TRECHO DO DOCUMENTO –

#####

No mundo panglossiano de Guedes, as novas direções do Congresso deveriam esquecer o auxílio e centrar seus esforços em reafirmar o respeito ao teto de gastos e aprovar medidas para sinalizar ao mercado que o clima mudou entre Executivo e Legislativo. A agenda Guedes inclui a autonomia do Banco Central, os novos marcos para os setores elétricos, ferroviário, gás natural, câmbio e startups e as reformas constitucionais administrativa, tributária, emergencial e de fundos públicos. Para a turma da avenida Faria Lima, a aprovação desta agenda seria o Shangri-la e criaria uma espiral de alta, mas não tem realismo algum.
Deputados e senadores voltaram a Brasília depois de passar seu mês de férias coincidindo com as primeiras semanas dos brasileiros miseráveis sem o auxílio. Como não puderam viajar para o exterior, os políticos ficaram expostos à pressão de prefeitos e cabos-eleitorais com apenas 2 assuntos: auxílio e vacinas contra a covid-19. O Brasil que no final do ano acumulava 14 milhões de desempregados e 27 milhões de pessoas vivendo com menos de R$247 por mês (o indicador de pobreza extrema) só tende a piorar.

#####

[Extrações de texto por página]
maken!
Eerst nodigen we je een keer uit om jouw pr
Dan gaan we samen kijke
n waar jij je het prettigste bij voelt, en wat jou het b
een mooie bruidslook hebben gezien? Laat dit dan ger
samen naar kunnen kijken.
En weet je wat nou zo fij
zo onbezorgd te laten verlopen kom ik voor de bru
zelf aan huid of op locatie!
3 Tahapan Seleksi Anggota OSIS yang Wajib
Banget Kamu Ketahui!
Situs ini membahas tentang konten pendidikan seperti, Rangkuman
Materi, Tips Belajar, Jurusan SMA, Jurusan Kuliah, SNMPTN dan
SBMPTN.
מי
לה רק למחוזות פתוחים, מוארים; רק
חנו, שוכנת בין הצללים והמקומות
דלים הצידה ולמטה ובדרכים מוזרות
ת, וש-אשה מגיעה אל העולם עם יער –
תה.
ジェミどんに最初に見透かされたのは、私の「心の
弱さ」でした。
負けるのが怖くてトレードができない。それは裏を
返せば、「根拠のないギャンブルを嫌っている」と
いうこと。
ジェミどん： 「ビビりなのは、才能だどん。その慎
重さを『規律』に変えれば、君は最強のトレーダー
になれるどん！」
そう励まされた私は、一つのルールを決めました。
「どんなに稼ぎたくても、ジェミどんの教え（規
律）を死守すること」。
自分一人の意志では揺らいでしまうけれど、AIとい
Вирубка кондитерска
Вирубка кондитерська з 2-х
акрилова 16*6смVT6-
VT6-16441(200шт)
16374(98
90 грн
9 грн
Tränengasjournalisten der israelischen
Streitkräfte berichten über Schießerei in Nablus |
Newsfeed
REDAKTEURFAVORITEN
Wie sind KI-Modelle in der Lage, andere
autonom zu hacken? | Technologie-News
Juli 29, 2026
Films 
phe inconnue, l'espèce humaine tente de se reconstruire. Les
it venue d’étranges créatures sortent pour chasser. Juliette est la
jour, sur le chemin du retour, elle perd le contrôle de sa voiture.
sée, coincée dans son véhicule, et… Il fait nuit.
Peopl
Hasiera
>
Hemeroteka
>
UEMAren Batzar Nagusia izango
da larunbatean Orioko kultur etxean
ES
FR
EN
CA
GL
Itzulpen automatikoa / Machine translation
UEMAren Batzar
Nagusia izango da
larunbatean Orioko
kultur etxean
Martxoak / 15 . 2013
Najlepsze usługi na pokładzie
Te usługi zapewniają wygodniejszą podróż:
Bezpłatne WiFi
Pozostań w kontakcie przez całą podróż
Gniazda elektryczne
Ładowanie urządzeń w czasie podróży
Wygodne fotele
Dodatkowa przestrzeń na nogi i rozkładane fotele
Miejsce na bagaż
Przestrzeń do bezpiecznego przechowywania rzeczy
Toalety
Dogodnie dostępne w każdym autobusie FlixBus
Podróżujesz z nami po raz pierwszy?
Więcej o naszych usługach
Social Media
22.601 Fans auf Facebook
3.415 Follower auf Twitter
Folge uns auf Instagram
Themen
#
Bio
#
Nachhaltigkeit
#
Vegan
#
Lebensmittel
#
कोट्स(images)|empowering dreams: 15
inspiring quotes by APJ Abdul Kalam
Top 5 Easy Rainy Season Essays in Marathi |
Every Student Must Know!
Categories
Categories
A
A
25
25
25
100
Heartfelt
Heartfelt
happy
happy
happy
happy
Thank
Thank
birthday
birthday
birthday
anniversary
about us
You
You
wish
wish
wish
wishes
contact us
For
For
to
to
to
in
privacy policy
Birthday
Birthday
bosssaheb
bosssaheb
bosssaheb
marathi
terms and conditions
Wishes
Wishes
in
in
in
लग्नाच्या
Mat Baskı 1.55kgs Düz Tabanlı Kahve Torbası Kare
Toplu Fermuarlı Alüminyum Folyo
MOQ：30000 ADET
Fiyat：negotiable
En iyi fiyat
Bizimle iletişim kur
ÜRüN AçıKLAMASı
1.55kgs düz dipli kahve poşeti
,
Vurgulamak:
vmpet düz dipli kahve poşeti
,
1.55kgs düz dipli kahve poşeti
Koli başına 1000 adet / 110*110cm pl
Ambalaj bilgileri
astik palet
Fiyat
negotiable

#####

TAREFA 1 –
Resuma em duas frases o trecho sobre a agenda de Guedes e o Congresso.
TAREFA 2 –
Dê continuidade ao trecho sobre a agenda de Guedes e o Congresso a partir do ponto em que ele termina.

RESPOSTA 1 –
Na visão de Guedes, o Congresso deveria esquecer o auxílio e priorizar o teto de gastos e uma agenda que inclui a autonomia do Banco Central, novos marcos setoriais e reformas constitucionais, mas o texto afirma que essa aposta não tem realismo algum. Deputados e senadores, porém, voltaram a Brasília depois de um mês sob pressão de prefeitos e cabos eleitorais por auxílio e vacinas, num país que no fim do ano tinha 14 milhões de desempregados e 27 milhões de pessoas em pobreza extrema.

RESPOSTA 2 –
Sob pressão de uma panela social perto de explodir, a aprovação de mais alguns meses de auxílio independe do que acha Bolsonaro, Guedes ou os traders da Faria Lima. É a sobrevivência dos eleitores que está em jogo. Se o Ministério da Economia não enxergar, será atropelado pelos fatos como foi na 1ª aprovação do auxílio pelo Congresso.
A ilusão é cair no conto de Guedes e Bolsonaro de que a agenda econômica não estava sendo votada por picuinha do ex-presidente Rodrigo Maia. Bobagem. O Congresso é o mesmo e segue com as mesmas restrições que antes em enquadrar os salários de servidores públicos, eliminar subsídios de empresas e acabar com estatais.
Agora presidente da Câmara, Arthur Lira é o mesmo deputado que em abril dizia que Paulo Guedes estava “mais preocupado com bancos, com mercado financeiro e bolsa de valores do que com a reconstrução do país” e atacava o governo por contingenciar os recursos para obras. À época, quando Guedes bombardeava o plano do ministro Rogério Marinho de concluir paradas, Lira dizia que só não pedia a cabeça do ministro da Economia porque “não é hora de tacar fogo no Brasil em plena pandemia”.
Já o novo presidente do Senado, Rodrigo Pacheco, segue sendo o mesmo político que, como herdeiro de empresas de ônibus em Minas Gerais, apadrinhou servidor do seu gabinete para a agência que fiscaliza o setor. Em janeiro, já favorito na corrida pelo Senado, Pacheco descartou as privatizações da Eletrobras e dos Correios. “Não é raciocínio fácil dizer que a Eletrobras precisa ser vendida. Episódios recentes da vida nacional (se referindo ao apagão no Amapá) demonstraram que a iniciativa privada é muito boa, mas por vezes não tem compromisso social que o setor público tem”.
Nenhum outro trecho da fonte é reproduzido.